--- Required work ---
Would you return, word for word, the lines of the data below from the line with "Prodotti rasatura" through the line with "Vận chuyển siêu trường siêu trọng", and no others?

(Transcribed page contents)
════════════════════
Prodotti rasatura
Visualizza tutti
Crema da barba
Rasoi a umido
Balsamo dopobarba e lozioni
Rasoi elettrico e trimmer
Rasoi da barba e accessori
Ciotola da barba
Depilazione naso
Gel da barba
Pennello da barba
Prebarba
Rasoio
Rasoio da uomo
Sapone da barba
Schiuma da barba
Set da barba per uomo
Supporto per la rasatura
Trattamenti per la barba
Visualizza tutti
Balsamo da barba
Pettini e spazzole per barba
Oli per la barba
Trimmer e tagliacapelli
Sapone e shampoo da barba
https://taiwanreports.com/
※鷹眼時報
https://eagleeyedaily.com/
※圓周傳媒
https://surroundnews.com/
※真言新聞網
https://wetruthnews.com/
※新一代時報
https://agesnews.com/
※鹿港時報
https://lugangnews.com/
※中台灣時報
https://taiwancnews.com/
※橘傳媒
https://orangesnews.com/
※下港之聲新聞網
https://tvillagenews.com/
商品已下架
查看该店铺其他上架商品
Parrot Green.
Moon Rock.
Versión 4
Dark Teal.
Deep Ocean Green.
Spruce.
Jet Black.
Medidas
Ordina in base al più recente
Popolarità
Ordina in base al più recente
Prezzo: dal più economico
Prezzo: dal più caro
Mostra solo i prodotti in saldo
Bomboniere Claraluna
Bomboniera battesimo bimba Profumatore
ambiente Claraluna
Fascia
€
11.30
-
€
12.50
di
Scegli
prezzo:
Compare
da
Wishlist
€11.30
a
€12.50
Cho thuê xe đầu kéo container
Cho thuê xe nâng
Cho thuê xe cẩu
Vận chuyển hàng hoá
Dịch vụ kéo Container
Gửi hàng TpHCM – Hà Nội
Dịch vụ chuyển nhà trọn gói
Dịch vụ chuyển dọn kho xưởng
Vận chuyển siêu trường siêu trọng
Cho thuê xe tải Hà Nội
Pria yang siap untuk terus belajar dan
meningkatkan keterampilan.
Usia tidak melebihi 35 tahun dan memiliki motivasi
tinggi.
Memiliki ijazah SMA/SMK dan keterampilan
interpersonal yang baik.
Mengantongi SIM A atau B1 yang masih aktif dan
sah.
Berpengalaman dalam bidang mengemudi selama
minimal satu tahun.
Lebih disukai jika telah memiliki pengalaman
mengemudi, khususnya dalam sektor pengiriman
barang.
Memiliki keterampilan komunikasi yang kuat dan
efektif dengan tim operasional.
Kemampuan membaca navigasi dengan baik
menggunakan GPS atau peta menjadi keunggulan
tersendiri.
════════════════════
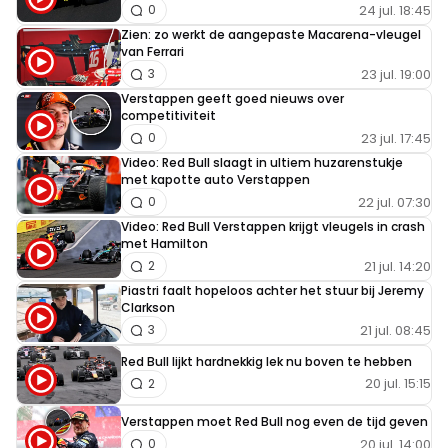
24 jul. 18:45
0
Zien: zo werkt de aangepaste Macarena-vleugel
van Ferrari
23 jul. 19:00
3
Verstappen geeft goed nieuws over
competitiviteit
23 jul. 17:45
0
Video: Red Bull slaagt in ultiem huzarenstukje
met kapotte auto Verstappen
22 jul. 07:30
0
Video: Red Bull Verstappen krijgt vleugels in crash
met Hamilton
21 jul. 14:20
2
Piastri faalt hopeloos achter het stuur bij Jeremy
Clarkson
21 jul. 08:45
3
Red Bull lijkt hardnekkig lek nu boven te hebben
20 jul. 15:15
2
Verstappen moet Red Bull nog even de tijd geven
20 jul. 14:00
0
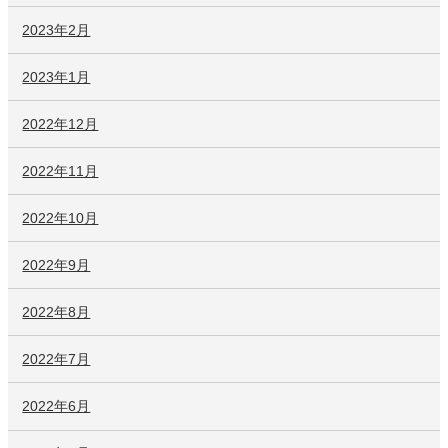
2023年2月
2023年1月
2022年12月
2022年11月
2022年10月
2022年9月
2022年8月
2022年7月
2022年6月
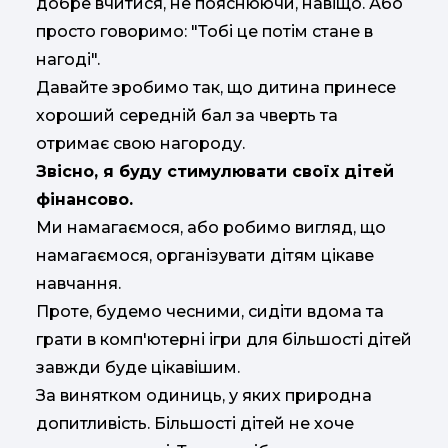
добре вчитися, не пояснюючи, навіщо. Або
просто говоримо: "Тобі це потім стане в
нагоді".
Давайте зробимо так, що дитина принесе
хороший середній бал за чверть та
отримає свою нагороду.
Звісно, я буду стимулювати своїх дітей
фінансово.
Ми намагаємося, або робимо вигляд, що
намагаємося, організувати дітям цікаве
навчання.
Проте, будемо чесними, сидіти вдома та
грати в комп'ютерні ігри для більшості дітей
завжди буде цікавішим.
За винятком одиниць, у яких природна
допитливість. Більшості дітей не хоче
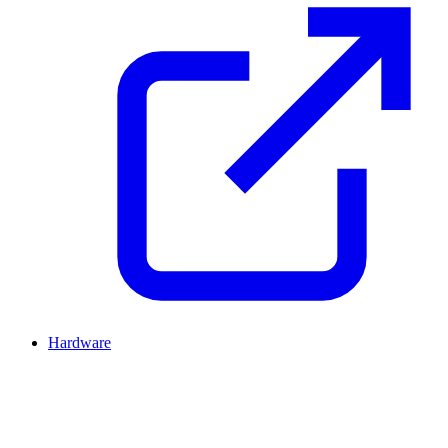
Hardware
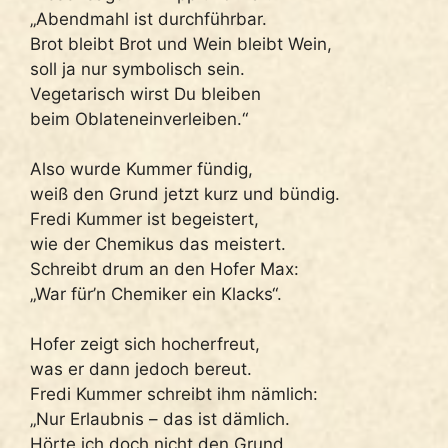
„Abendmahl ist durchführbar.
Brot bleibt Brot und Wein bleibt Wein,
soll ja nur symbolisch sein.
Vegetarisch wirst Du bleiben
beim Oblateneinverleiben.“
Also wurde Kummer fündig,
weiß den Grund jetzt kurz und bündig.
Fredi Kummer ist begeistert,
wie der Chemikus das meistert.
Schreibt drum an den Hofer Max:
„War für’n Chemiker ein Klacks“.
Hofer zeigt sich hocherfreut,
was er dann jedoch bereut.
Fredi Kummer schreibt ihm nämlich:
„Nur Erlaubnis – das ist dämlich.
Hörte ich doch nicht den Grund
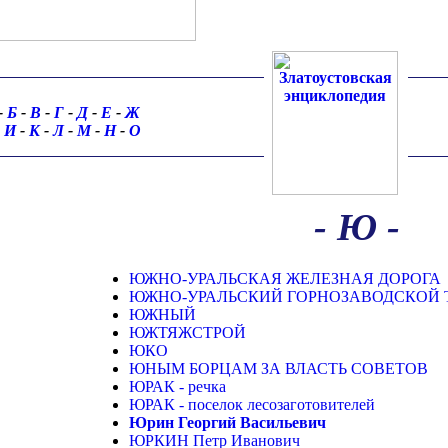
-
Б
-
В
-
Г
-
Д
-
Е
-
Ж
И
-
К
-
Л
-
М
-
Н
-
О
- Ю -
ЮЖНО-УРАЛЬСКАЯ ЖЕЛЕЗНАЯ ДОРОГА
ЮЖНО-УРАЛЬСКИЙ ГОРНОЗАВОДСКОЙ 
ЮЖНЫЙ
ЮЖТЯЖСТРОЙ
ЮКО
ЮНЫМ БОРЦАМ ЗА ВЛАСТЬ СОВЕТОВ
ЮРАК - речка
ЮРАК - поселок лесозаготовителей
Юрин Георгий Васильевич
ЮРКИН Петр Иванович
════════════════════
--- Written solution ---
Prodotti rasatura
Visualizza tutti
Crema da barba
Rasoi a umido
Balsamo dopobarba e lozioni
Rasoi elettrico e trimmer
Rasoi da barba e accessori
Ciotola da barba
Depilazione naso
Gel da barba
Pennello da barba
Prebarba
Rasoio
Rasoio da uomo
Sapone da barba
Schiuma da barba
Set da barba per uomo
Supporto per la rasatura
Trattamenti per la barba
Visualizza tutti
Balsamo da barba
Pettini e spazzole per barba
Oli per la barba
Trimmer e tagliacapelli
Sapone e shampoo da barba
https://taiwanreports.com/
※鷹眼時報
https://eagleeyedaily.com/
※圓周傳媒
https://surroundnews.com/
※真言新聞網
https://wetruthnews.com/
※新一代時報
https://agesnews.com/
※鹿港時報
https://lugangnews.com/
※中台灣時報
https://taiwancnews.com/
※橘傳媒
https://orangesnews.com/
※下港之聲新聞網
https://tvillagenews.com/
商品已下架
查看该店铺其他上架商品
Parrot Green.
Moon Rock.
Versión 4
Dark Teal.
Deep Ocean Green.
Spruce.
Jet Black.
Medidas
Ordina in base al più recente
Popolarità
Ordina in base al più recente
Prezzo: dal più economico
Prezzo: dal più caro
Mostra solo i prodotti in saldo
Bomboniere Claraluna
Bomboniera battesimo bimba Profumatore
ambiente Claraluna
Fascia
€
11.30
-
€
12.50
di
Scegli
prezzo:
Compare
da
Wishlist
€11.30
a
€12.50
Cho thuê xe đầu kéo container
Cho thuê xe nâng
Cho thuê xe cẩu
Vận chuyển hàng hoá
Dịch vụ kéo Container
Gửi hàng TpHCM – Hà Nội
Dịch vụ chuyển nhà trọn gói
Dịch vụ chuyển dọn kho xưởng
Vận chuyển siêu trường siêu trọng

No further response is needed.